*I am going to talk about my experience with a psychic in this blog. Readers may feel very strongly about what a psychic represents to their beliefs, their spirituality or their worldview. This blog is not promoting or dissuading someone from using the services of a psychic and it is not an arena to discuss views on their validity. It is simply a blog about my own experience with a psychic and how it is related to my journey with grief.
I have seen a psychic for approximately thirteen years. It started out as an alternative to therapy; although at the time I did not recognize that. Originally I went on the advice of a friend who had watched me struggle with a spiritual and psychological issue and felt it might be helpful. Over the years it has become more of a check in or tune up for my own psyche. The last time I went was six years ago and in that session I was given what I needed, even though I did not know I needed it, and I have not gone back since.
In the spring of 2007 I felt unsettled. It was this restless, uncomfortable, nestled deep in my body and constantly tapping at my psyche kind of feeling ~ unsettled. I attributed it to my recent 3 month separation and subsequent reconciliation with my partner and all of the messy, unpleasant losses that came with undoing and reassembling family and loved ones. It came with the grief after experiencing the deaths of three people in my life over a short period of time; one of whom was my beloved grandmother. Moreover, it was the feelings that came with the discovery of a pregnancy that was unintentional, terrifying and yet cautiously welcomed. All of it, in addition to leading a life with two youngsters and a double income partnership contributed to unsettled.
I took this feeling and made my way to the psychic. I don't know that I even knew what I wanted but previous experiences had been positive and left me with things to think about, so I went.
She started the session asking me to concentrate on a question that I wanted answered. I remember panicking that I did not have a specific thought that I wanted to focus on and then she began. I was so worried that my "monkey brain" was going to lead to an unhelpful session and experience. She said that there was a man, who had died but was connected to me, who wanted to speak with me.
I need to stop here for a second and explain that I had seen this woman maybe 4 times before this, sometimes years in between. I did not believe that she remembered me from one visit to the next. In those previous four sessions the experience was one of discussion and there had never been a connection with someone in this life or the next.
She said that the man had a message for me and she wondered if I would be willing to hear it. I was very resistant; I did not know a man who had died or rather not one that would want to communicate with me. I remember feeling confused, unsure what to think, I was speechless. Again the psychic told me that the man had a message and so I said with reservations that I would be open to it.
The psychic told me that the man was telling her that he actually had a message for my husband as this man was his father (my husband's father died when he was 13). The message that followed was deeply personal to my husband and his family (therefore I cannot share it here) however it was filled with details and feelings that were only shared in intimate moments in my relationship. The conversation paused and I believed that it was concluding when the psychic said the man did actually have a message for me as well.
She said the man was showing her a picture of two figures. The illustration appeared to be of a man holding the hand of a child and there was a sun behind them. My emotions erupted into a flurry of tears; the picture described was the illustration I had created for my son's gravestone. The psychic continued, telling me that the man said he had the boy there with him. She told me that the man conveyed that he was there in the delivery room, had been there when the time came and that he had and would continue to look after our child.

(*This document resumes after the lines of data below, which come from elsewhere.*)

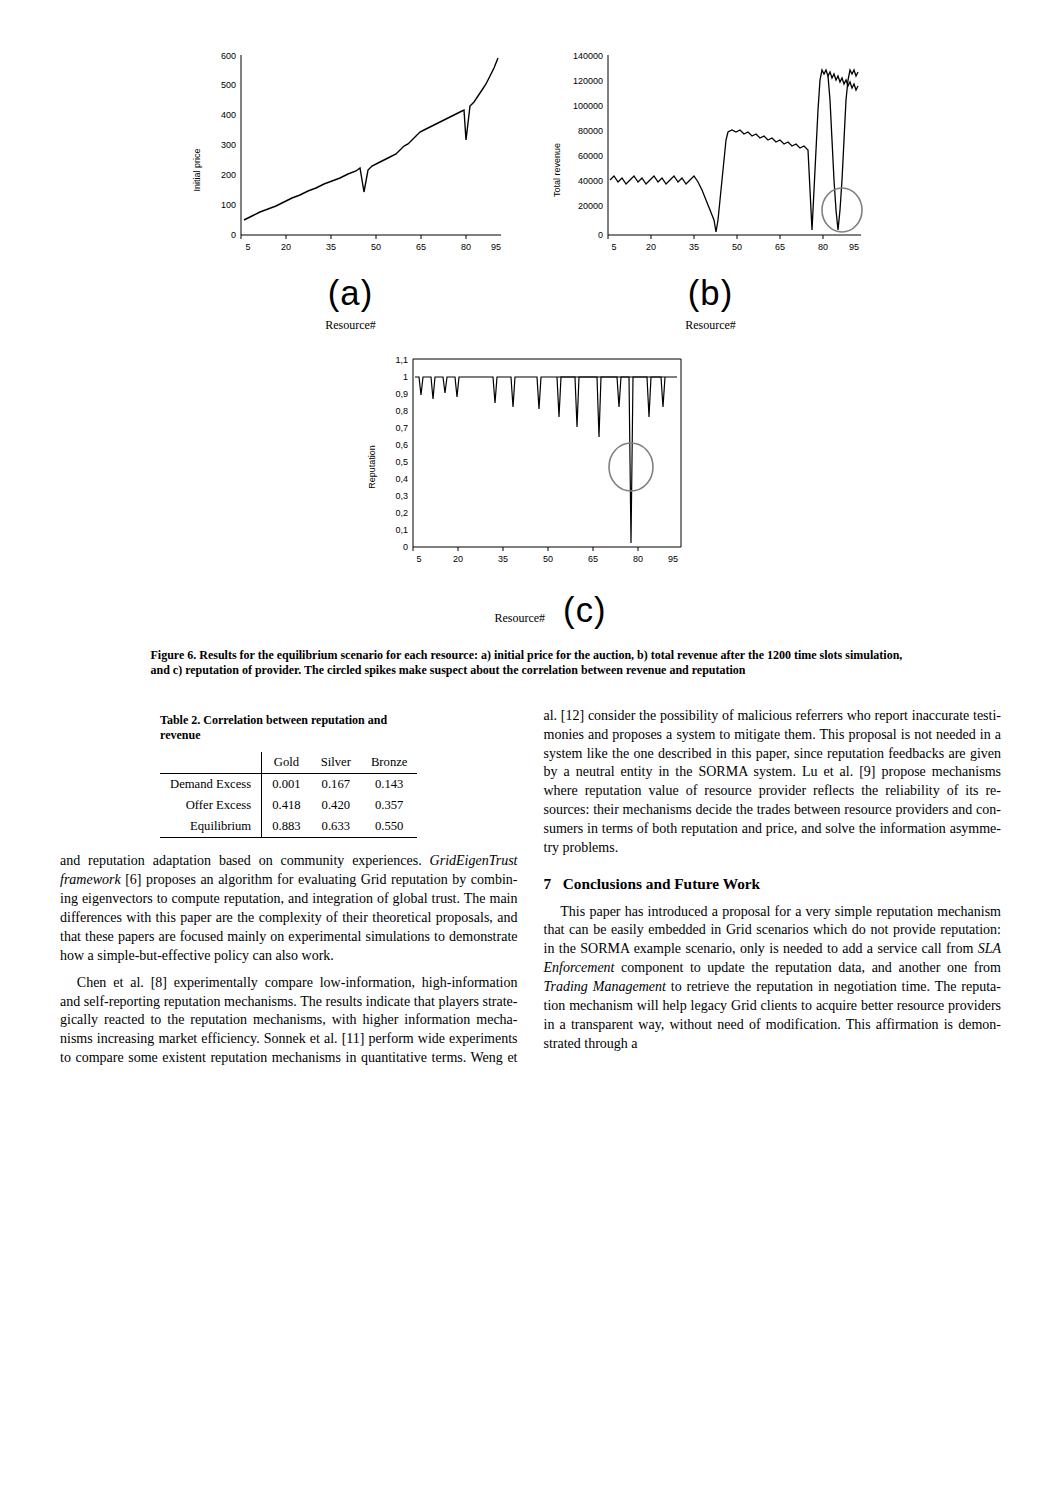Initial price 600 500 400 300 200 100 0 5 20 35 50 65 80 95
(a)
Total revenue 140000 120000 100000 80000 60000 40000 20000 0 5 20 35 50 65 80 95
(b)
Resource#
Resource#
Reputation 1,1 1 0,9 0,8 0,7 0,6 0,5 0,4 0,3 0,2 0,1 0 5 20 35 50 65 80 95
Resource#
(c)
Figure 6. Results for the equilibrium scenario for each resource: a) initial price for the auction, b) total revenue after the 1200 time slots simulation, and c) reputation of provider. The circled spikes make suspect about the correlation between revenue and reputation
Table 2. Correlation between reputation and revenue
| | Gold | Silver | Bronze |
| --- | --- | --- | --- |
| Demand Excess | 0.001 | 0.167 | 0.143 |
| Offer Excess | 0.418 | 0.420 | 0.357 |
| Equilibrium | 0.883 | 0.633 | 0.550 |
and reputation adaptation based on community experiences. GridEigenTrust framework [6] proposes an algorithm for evaluating Grid reputation by combining eigenvectors to compute reputation, and integration of global trust. The main differences with this paper are the complexity of their theoretical proposals, and that these papers are focused mainly on experimental simulations to demonstrate how a simple-but-effective policy can also work.
Chen et al. [8] experimentally compare low-information, high-information and self-reporting reputation mechanisms. The results indicate that players strategically reacted to the reputation mechanisms, with higher information mechanisms increasing market efficiency. Sonnek et al. [11] perform wide experiments to compare some existent reputation mechanisms in quantitative terms. Weng et al. [12] consider the possibility of malicious referrers who report inaccurate testimonies and proposes a system to mitigate them. This proposal is not needed in a system like the one described in this paper, since reputation feedbacks are given by a neutral entity in the SORMA system. Lu et al. [9] propose mechanisms where reputation value of resource provider reflects the reliability of its resources: their mechanisms decide the trades between resource providers and consumers in terms of both reputation and price, and solve the information asymmetry problems.
7 Conclusions and Future Work
This paper has introduced a proposal for a very simple reputation mechanism that can be easily embedded in Grid scenarios which do not provide reputation: in the SORMA example scenario, only is needed to add a service call from SLA Enforcement component to update the reputation data, and another one from Trading Management to retrieve the reputation in negotiation time. The reputation mechanism will help legacy Grid clients to acquire better resource providers in a transparent way, without need of modification. This affirmation is demonstrated through a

The intensity of this moment held on for what felt like an eternity with every hair on my body standing on end. I didn't need more, it was enough for me. The psychic told me that the man was gone and we concluded the session.
There are so many ways to discredit this story and on this blog there is no space for that. There is no way to take away what I experienced; a confirmation and connection with what I needed to believe to be true. It helped me to feel settled. I am sure that I could have gotten that same feeling through other forms of therapy or other ways of fostering my spirituality but this was how it came to me. Conversely, it was not something that brought comfort to my husband when I recounted what was told to me and that is okay.